TASK OBJECTIVE:
A faithful transcription of all the data, images excluded, is the required answer.

DATA TO EXAMINE:
=-=-=

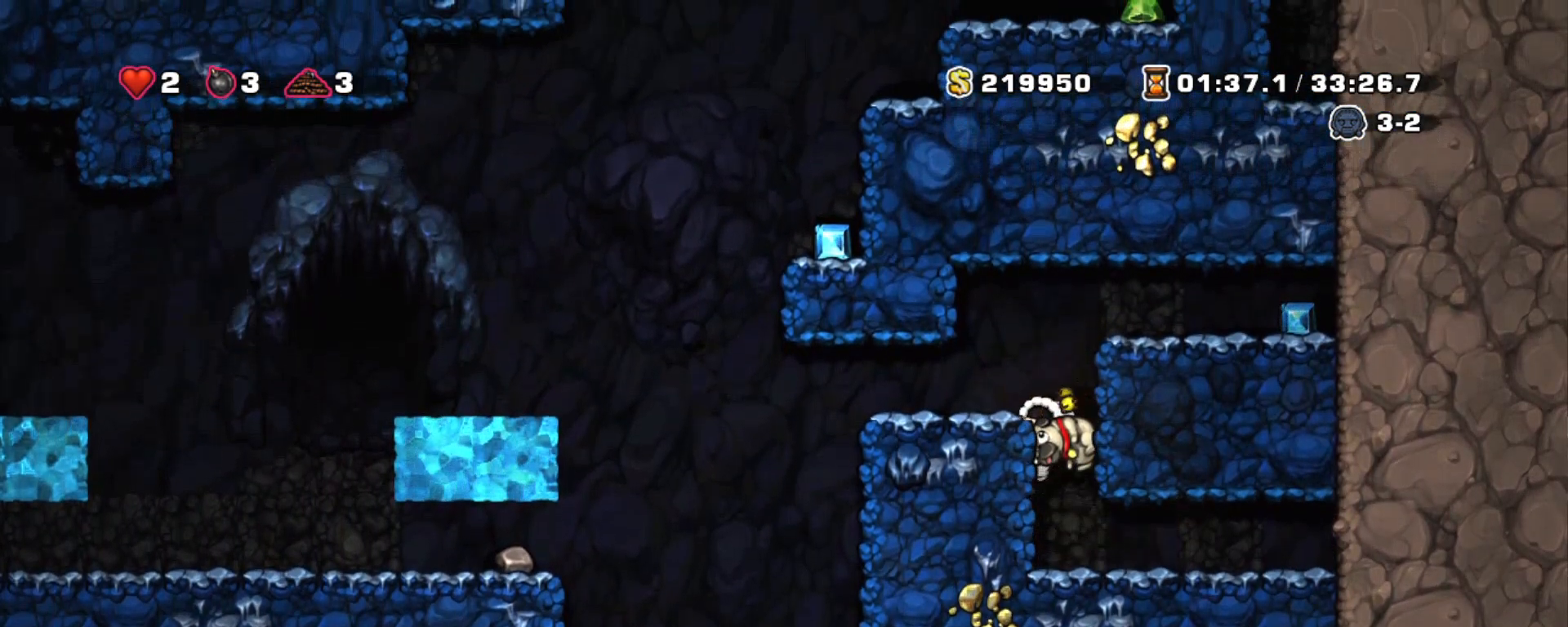
{"keys": ["left", "shift"], "events": [[50, "z", "down"], [183, "z", "up"]]}
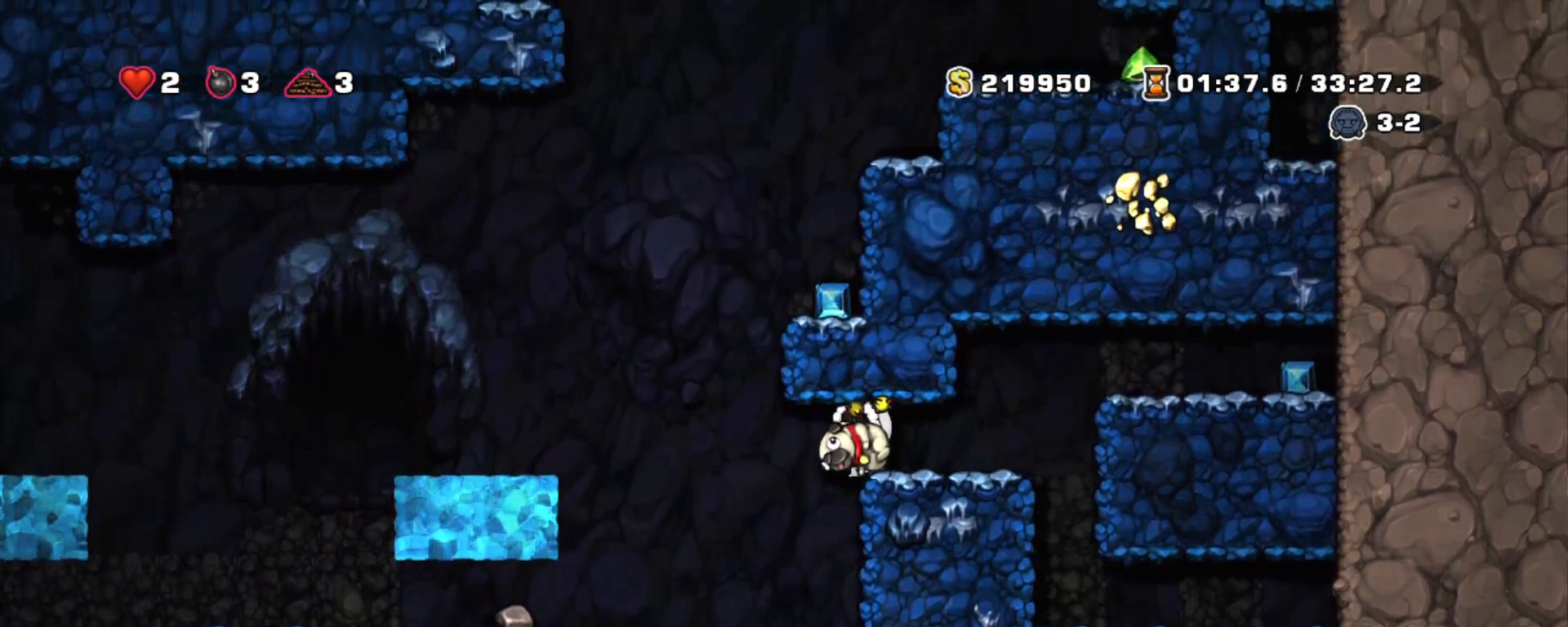
{"keys": ["left", "shift"], "events": [[67, "z", "down"], [200, "z", "up"]]}
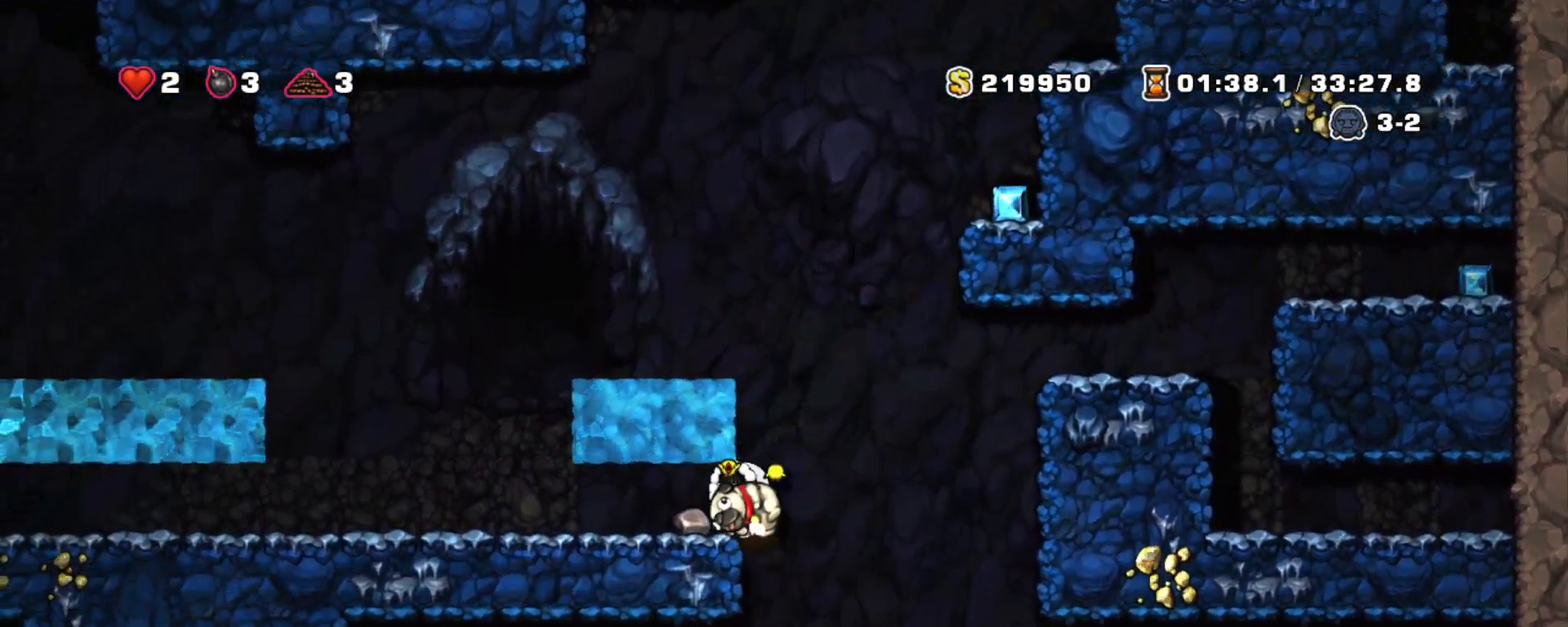
{"keys": ["shift"], "events": [[267, "z", "down"], [367, "z", "up"], [400, "left", "up"]]}
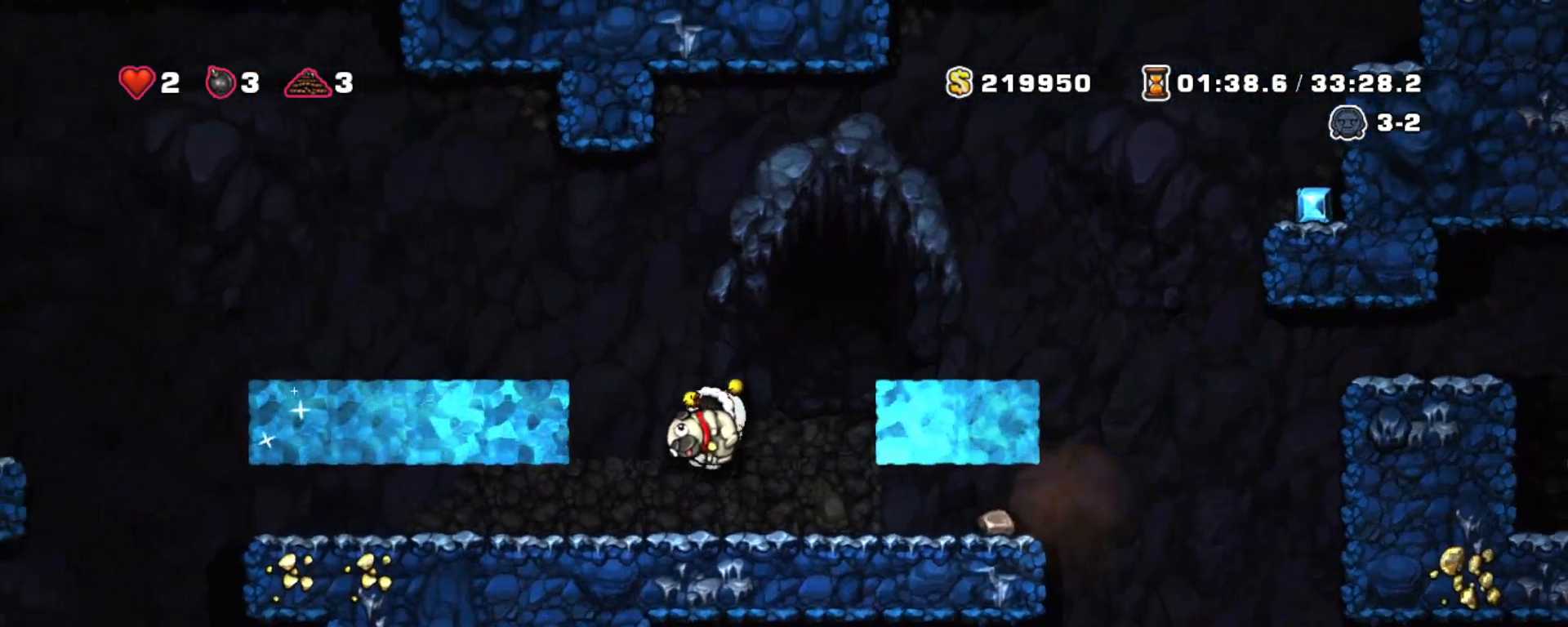
{"keys": ["right", "shift"], "events": [[50, "down", "down"], [200, "x", "down"], [283, "down", "up"], [283, "right", "down"], [283, "x", "up"]]}
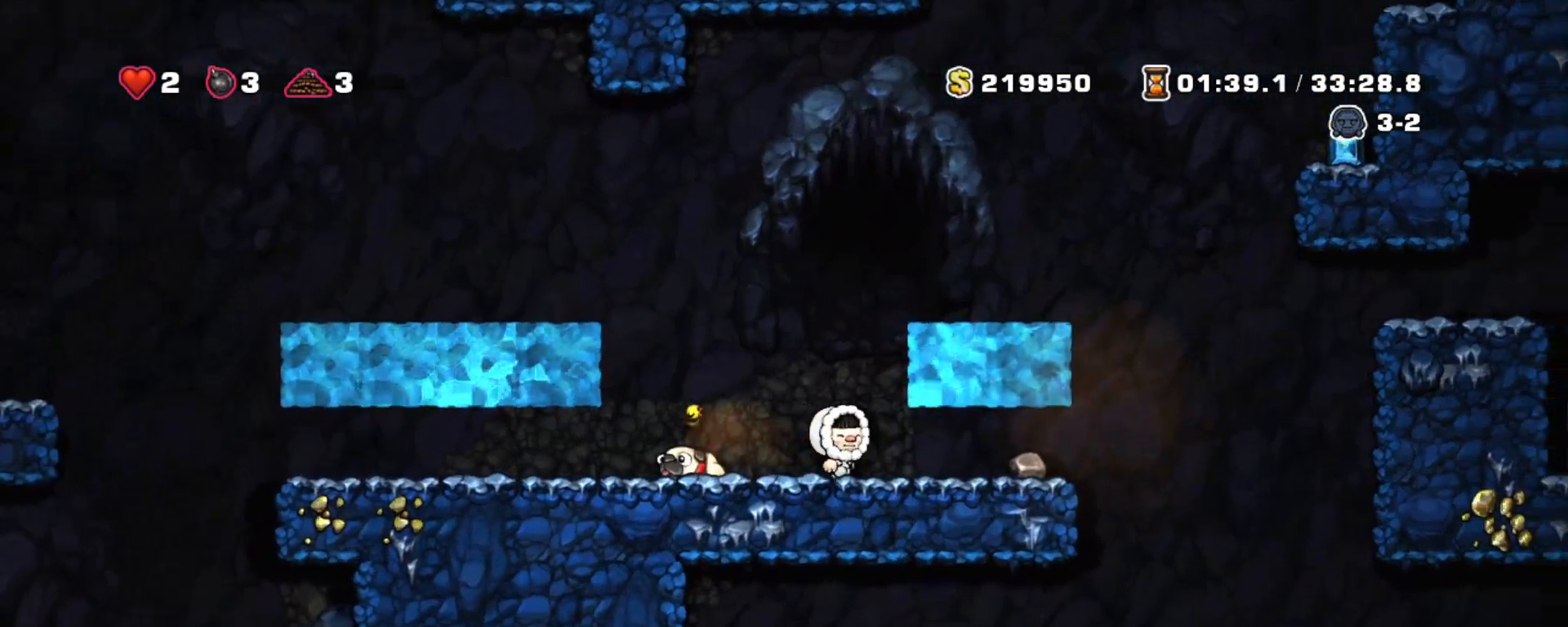
{"keys": ["left", "shift"], "events": [[200, "down", "down"], [300, "right", "up"], [300, "x", "down"], [350, "down", "up"], [350, "left", "down"], [400, "x", "up"]]}
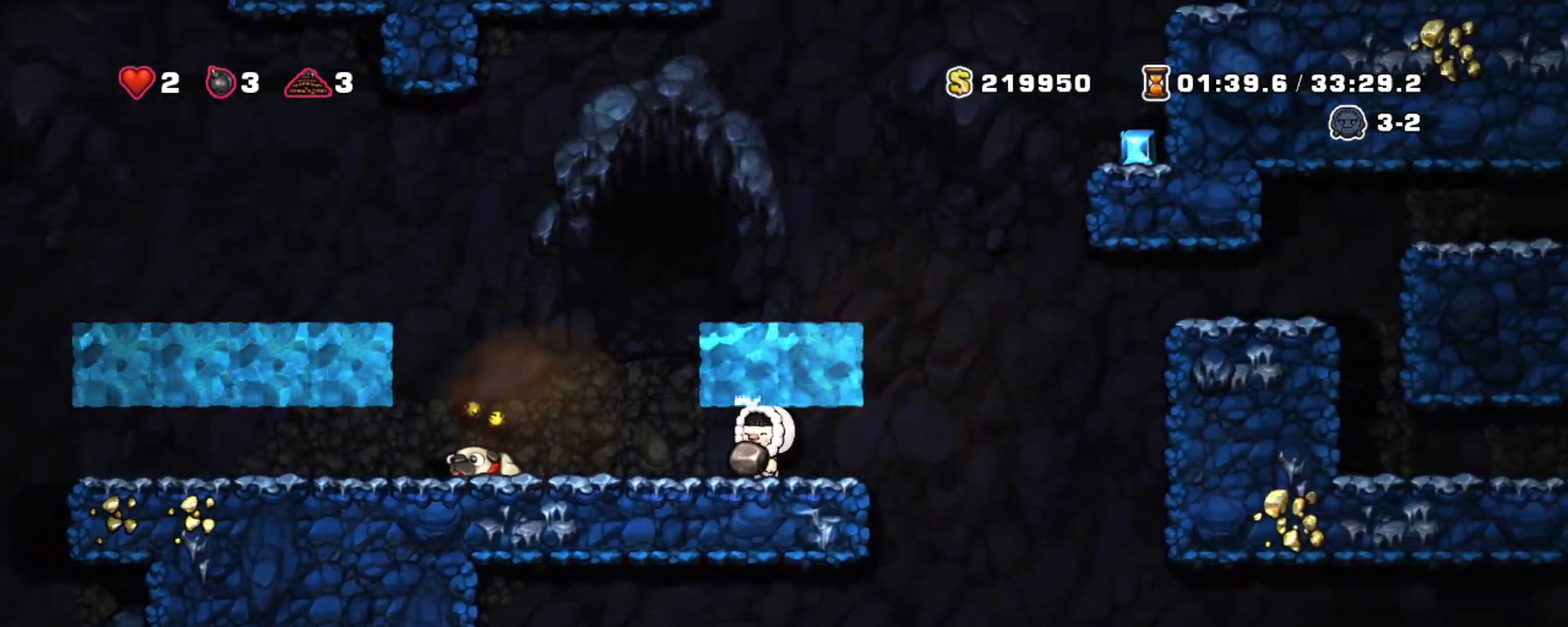
{"keys": ["left", "shift"], "events": []}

=-=-=

TASK RESULT:
{"keys": ["left", "shift"], "events": [[50, "z", "down"], [183, "z", "up"]]}
{"keys": ["left", "shift"], "events": [[67, "z", "down"], [200, "z", "up"]]}
{"keys": ["shift"], "events": [[267, "z", "down"], [367, "z", "up"], [400, "left", "up"]]}
{"keys": ["right", "shift"], "events": [[50, "down", "down"], [200, "x", "down"], [283, "down", "up"], [283, "right", "down"], [283, "x", "up"]]}
{"keys": ["left", "shift"], "events": [[200, "down", "down"], [300, "right", "up"], [300, "x", "down"], [350, "down", "up"], [350, "left", "down"], [400, "x", "up"]]}
{"keys": ["left", "shift"], "events": []}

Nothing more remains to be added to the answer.